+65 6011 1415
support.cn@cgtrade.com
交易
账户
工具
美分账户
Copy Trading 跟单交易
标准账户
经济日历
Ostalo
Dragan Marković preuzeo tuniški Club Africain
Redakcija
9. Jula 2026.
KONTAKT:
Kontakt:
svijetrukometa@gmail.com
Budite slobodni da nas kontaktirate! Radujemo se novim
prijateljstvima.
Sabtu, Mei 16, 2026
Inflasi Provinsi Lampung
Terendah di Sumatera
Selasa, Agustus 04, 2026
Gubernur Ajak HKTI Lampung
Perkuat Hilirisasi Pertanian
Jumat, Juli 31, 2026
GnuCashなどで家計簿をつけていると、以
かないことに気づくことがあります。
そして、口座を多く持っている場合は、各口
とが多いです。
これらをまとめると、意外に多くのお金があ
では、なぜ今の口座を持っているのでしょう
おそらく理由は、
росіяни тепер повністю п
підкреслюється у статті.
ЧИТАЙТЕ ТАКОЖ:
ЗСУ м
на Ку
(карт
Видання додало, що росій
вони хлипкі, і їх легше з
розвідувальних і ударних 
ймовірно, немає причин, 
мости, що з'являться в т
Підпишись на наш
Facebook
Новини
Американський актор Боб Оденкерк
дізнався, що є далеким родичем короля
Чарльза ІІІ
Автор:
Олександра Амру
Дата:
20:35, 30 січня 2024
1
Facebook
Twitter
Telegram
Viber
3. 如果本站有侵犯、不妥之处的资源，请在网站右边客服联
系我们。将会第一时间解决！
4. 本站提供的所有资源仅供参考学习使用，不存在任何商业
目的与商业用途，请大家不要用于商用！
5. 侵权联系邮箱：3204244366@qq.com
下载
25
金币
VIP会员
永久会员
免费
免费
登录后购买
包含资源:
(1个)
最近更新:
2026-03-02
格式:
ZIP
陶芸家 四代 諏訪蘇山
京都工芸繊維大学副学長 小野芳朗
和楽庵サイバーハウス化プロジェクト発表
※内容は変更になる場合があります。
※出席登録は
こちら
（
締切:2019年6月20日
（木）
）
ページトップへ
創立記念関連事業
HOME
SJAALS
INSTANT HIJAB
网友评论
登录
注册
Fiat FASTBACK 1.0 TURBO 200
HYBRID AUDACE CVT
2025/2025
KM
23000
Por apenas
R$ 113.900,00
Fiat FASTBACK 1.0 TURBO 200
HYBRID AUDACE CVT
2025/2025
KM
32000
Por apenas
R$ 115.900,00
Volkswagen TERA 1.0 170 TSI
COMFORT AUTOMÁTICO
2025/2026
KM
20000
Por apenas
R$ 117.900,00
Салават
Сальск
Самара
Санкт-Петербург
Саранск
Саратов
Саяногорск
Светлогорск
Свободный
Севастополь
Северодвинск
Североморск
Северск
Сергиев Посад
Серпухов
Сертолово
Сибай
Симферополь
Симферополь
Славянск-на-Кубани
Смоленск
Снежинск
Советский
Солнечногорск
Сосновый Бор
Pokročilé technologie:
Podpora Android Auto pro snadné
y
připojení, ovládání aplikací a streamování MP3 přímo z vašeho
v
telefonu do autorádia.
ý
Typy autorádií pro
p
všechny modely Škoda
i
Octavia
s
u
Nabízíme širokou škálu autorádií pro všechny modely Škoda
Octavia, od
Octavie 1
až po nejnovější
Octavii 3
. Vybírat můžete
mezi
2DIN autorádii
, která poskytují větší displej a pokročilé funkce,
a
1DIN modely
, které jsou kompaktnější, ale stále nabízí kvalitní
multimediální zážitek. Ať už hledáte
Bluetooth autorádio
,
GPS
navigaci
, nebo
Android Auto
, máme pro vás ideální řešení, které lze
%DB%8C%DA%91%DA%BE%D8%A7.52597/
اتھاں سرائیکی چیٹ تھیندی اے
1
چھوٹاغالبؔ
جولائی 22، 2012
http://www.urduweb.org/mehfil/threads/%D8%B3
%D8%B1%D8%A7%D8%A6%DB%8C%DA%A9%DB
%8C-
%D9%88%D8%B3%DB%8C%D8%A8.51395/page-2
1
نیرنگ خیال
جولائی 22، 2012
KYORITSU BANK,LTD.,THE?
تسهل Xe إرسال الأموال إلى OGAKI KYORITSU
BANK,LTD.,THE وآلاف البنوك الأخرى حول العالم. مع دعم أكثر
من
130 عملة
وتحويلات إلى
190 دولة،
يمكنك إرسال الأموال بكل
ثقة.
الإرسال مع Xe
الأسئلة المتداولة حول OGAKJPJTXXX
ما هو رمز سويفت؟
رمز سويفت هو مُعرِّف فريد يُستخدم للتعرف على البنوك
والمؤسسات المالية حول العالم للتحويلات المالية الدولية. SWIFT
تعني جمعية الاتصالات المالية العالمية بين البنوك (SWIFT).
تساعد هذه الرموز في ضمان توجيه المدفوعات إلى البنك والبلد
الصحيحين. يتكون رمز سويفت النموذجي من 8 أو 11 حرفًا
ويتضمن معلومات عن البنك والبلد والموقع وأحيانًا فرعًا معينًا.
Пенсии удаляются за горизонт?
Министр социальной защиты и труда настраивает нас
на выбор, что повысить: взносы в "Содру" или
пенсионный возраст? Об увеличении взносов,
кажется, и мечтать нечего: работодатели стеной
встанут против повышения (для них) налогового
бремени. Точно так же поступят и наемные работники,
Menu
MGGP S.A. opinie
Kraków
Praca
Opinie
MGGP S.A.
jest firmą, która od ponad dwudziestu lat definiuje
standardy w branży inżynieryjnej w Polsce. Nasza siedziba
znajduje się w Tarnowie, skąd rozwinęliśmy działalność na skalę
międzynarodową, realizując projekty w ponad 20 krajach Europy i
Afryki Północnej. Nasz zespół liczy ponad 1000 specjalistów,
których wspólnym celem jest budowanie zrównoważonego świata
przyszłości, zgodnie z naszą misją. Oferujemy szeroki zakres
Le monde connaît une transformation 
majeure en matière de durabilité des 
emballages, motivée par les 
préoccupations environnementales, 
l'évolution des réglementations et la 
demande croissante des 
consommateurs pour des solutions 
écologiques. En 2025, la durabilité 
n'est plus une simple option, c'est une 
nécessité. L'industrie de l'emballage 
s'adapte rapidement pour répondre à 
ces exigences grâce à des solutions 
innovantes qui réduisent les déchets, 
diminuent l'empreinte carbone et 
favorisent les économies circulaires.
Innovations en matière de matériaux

# # #

● **INSTRUCTIONS FOR THE TASK**
Please, from the material above, copy only the lines from the line with "اتھاں سرائیکی چیٹ تھیندی اے" up to and including the line with "jest firmą, która", exactly as written.

● **PROBLEM SOLUTION**
اتھاں سرائیکی چیٹ تھیندی اے
1
چھوٹاغالبؔ
جولائی 22، 2012
http://www.urduweb.org/mehfil/threads/%D8%B3
%D8%B1%D8%A7%D8%A6%DB%8C%DA%A9%DB
%8C-
%D9%88%D8%B3%DB%8C%D8%A8.51395/page-2
1
نیرنگ خیال
جولائی 22، 2012
KYORITSU BANK,LTD.,THE?
تسهل Xe إرسال الأموال إلى OGAKI KYORITSU
BANK,LTD.,THE وآلاف البنوك الأخرى حول العالم. مع دعم أكثر
من
130 عملة
وتحويلات إلى
190 دولة،
يمكنك إرسال الأموال بكل
ثقة.
الإرسال مع Xe
الأسئلة المتداولة حول OGAKJPJTXXX
ما هو رمز سويفت؟
رمز سويفت هو مُعرِّف فريد يُستخدم للتعرف على البنوك
والمؤسسات المالية حول العالم للتحويلات المالية الدولية. SWIFT
تعني جمعية الاتصالات المالية العالمية بين البنوك (SWIFT).
تساعد هذه الرموز في ضمان توجيه المدفوعات إلى البنك والبلد
الصحيحين. يتكون رمز سويفت النموذجي من 8 أو 11 حرفًا
ويتضمن معلومات عن البنك والبلد والموقع وأحيانًا فرعًا معينًا.
Пенсии удаляются за горизонт?
Министр социальной защиты и труда настраивает нас
на выбор, что повысить: взносы в "Содру" или
пенсионный возраст? Об увеличении взносов,
кажется, и мечтать нечего: работодатели стеной
встанут против повышения (для них) налогового
бремени. Точно так же поступят и наемные работники,
Menu
MGGP S.A. opinie
Kraków
Praca
Opinie
MGGP S.A.
jest firmą, która od ponad dwudziestu lat definiuje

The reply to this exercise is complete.